Data supplied START

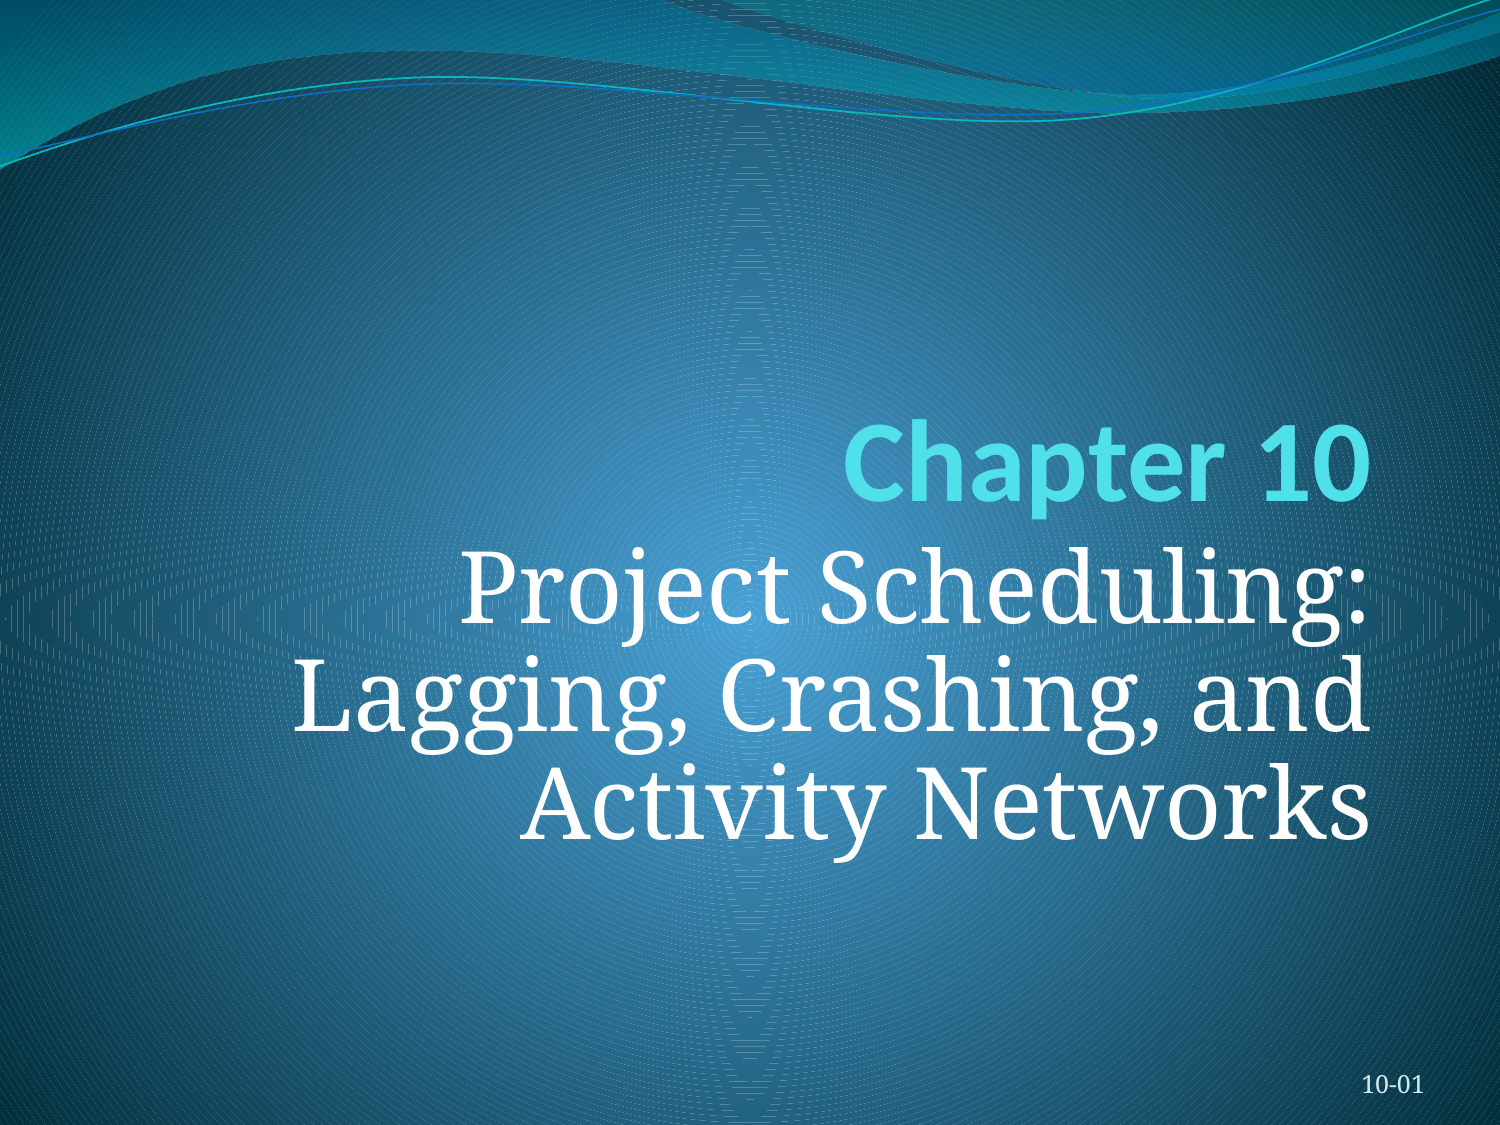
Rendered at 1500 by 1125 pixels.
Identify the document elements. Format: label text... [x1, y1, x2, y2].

subtitle Project Scheduling: Lagging, Crashing, and Activity Networks [87, 529, 1377, 901]
title Chapter 10 [87, 224, 1376, 526]
slide_number 10-01 [1299, 1042, 1425, 1103]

Data supplied END

* **The task**:
Without including the pictures, return each record above exactly as it stands.

* **Problem solution**:
Rendered at 1500 by 1125 pixels.
Identify the document elements. Format: label text... [x1, y1, x2, y2].

subtitle Project Scheduling: Lagging, Crashing, and Activity Networks [87, 529, 1377, 901]
title Chapter 10 [87, 224, 1376, 526]
slide_number 10-01 [1299, 1042, 1425, 1103]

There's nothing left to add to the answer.